### ЗАДАНИЕ
Повторите дословно часть фрагмента страницы между «Я сочинял, Алеша» и «Дорогая ЛБЛ!» включительно.

### ФРАГМЕНТ СТРАНИЦЫ
---------------

Вера Инбер и Илья Страшун — друзья Либединских по Переделкину и дому в Лаврушинском.

* * *
Здесь всех сортов и видов лица.
Не знаю, где мне разместиться.
Нашел кусочек простыни,
Ее испачкал. Извини!

21. II.62

С. Михалков

Крученых рядышком сидел.
Я сочинял, Алеша ел.

С. Михалков

Сергей Владимирович Михалков (1913–2009), детский поэт, автор трех гимнов (сталинского, брежневского и путинского). Оказался в доме Либединской по приглашению Алексея Крученых, справлявшего каждый год у нее свой день рождения.

* * *

Дорогая ЛБЛ!

1) Вы — мисс бабушка!

2) Будьте моей

Подругой детства!

Н. Эйдельман

21. VIII.83

Натан Яковлевич Эйдельман (1930–1989), историк, писатель. С Лидией Либединской — друзья по Дому-музею А. И. Герцена и совместным поездкам по пушкинским местам.

* * *
Обед в таком соседстве страшен,

Но не из робких я.

А. Яшин

Александр Яковлевич Яшин (1913–1968), поэт, прозаик. Написал знаменитую повесть «Рычаги» (1956) о том, как ломает человека партийная машина. Был соседом и другом Либединских по писательскому дому на Беговой, затем — по Лаврушинскому.

* * *
Людмила Давидович и Алексей Файко. 1961
Пишу на скатерти о том,
Что этот дом один-единый…
Я пью за Либединский дом,
За всех — от бабушки до Нины!

---------------

### ЗАПИСИ ДАННЫХ
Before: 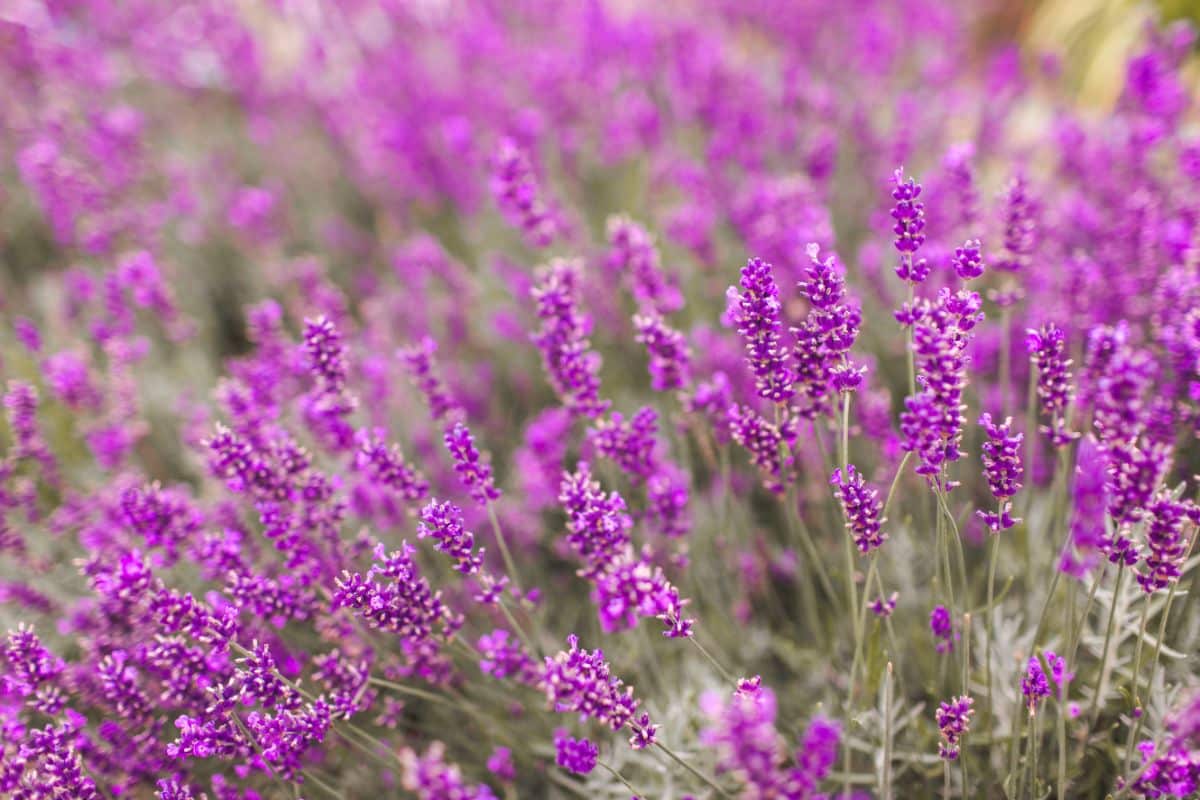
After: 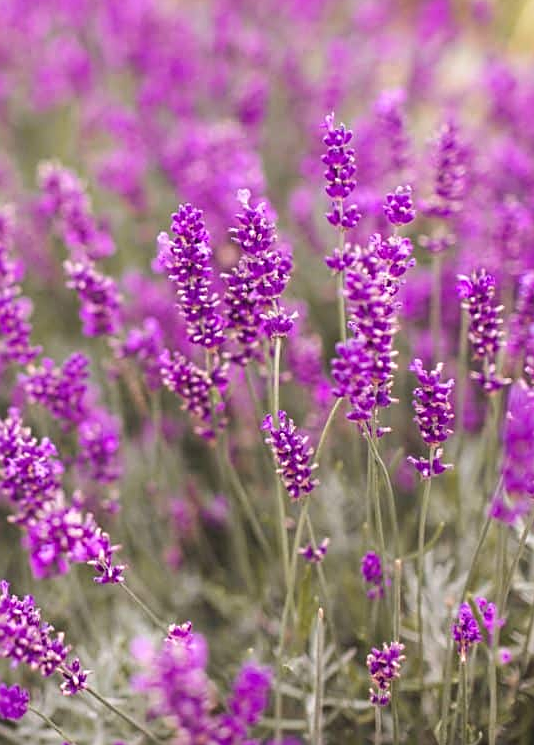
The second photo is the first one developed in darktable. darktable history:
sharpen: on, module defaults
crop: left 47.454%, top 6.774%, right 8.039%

---------------

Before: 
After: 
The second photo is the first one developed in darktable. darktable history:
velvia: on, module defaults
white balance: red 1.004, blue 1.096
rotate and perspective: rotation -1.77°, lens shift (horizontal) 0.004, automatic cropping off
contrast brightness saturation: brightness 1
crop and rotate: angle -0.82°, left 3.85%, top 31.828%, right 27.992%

---------------

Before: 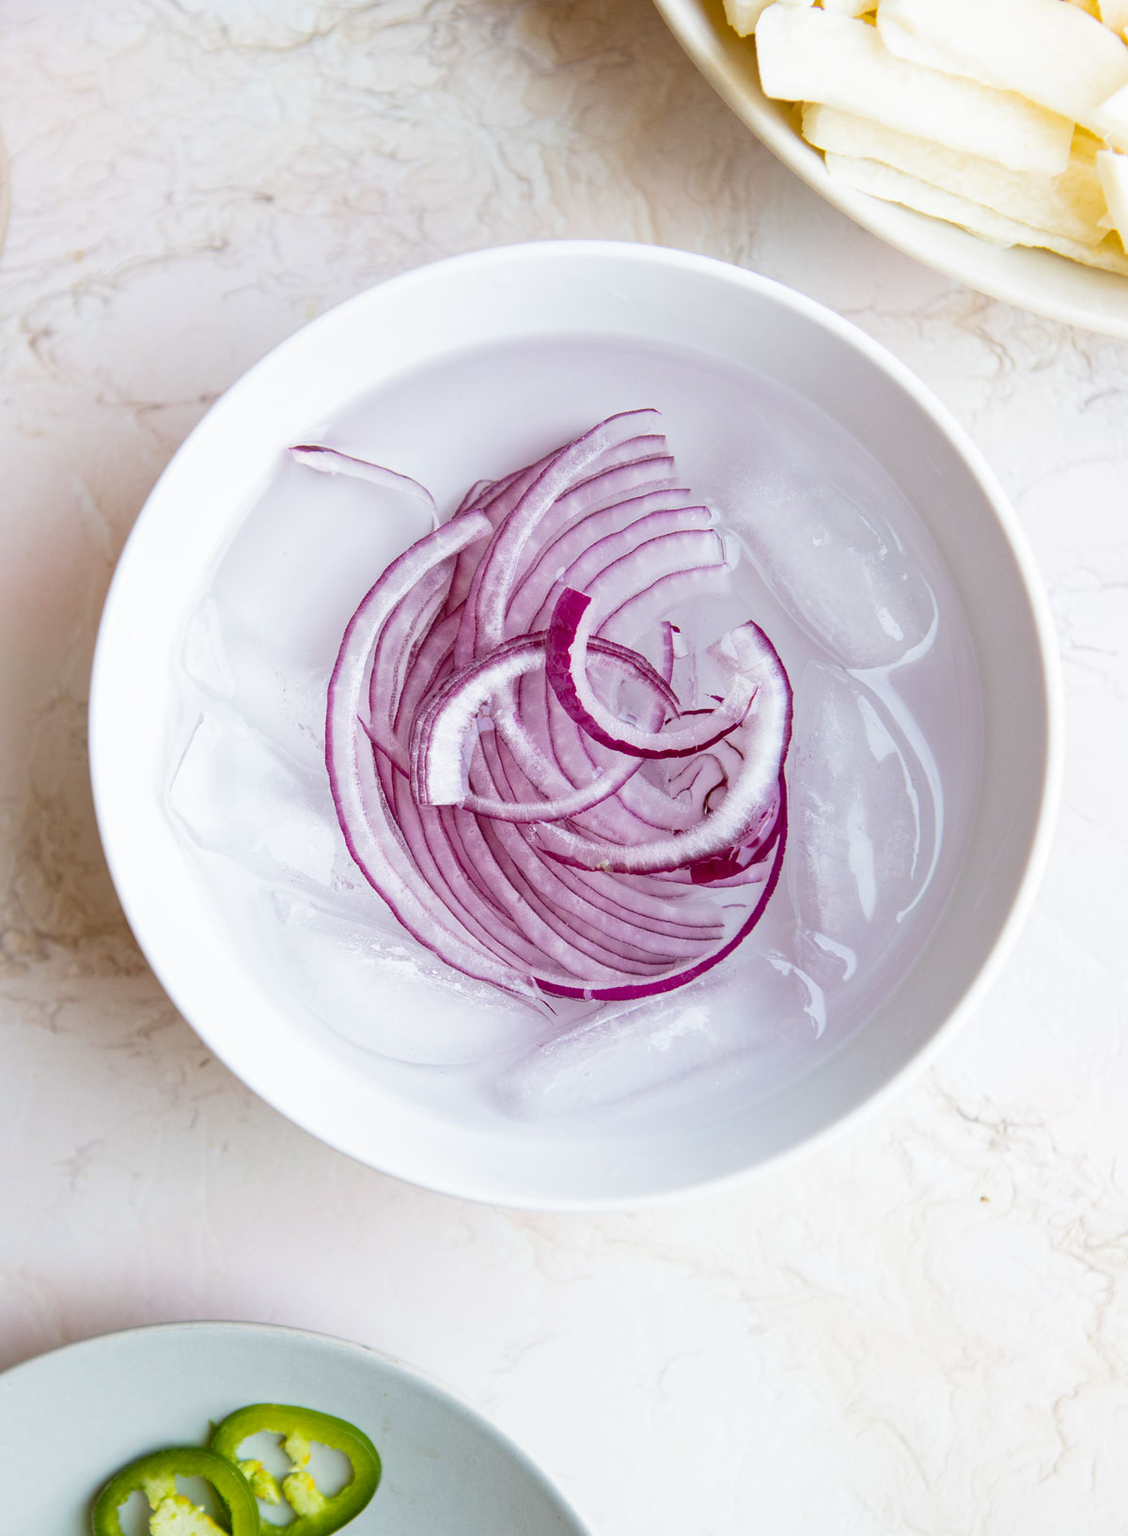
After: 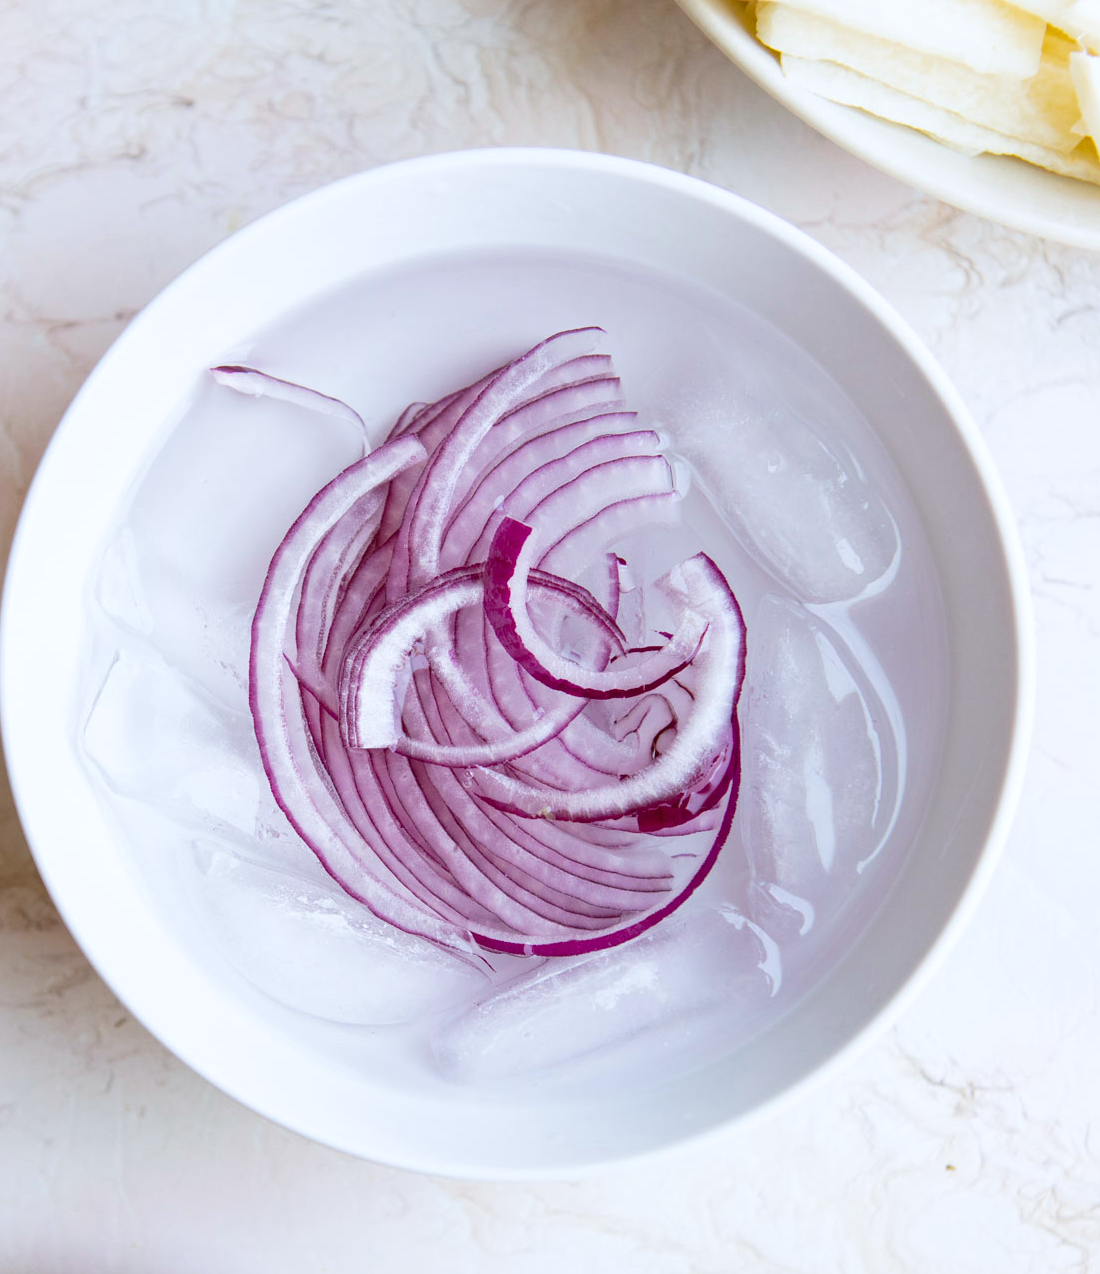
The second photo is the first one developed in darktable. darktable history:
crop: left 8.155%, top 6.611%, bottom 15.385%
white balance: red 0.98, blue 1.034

---------------

### РЕШЕНИЕ ЗАДАНИЯ
Я сочинял, Алеша ел.

С. Михалков

Сергей Владимирович Михалков (1913–2009), детский поэт, автор трех гимнов (сталинского, брежневского и путинского). Оказался в доме Либединской по приглашению Алексея Крученых, справлявшего каждый год у нее свой день рождения.

* * *

Дорогая ЛБЛ!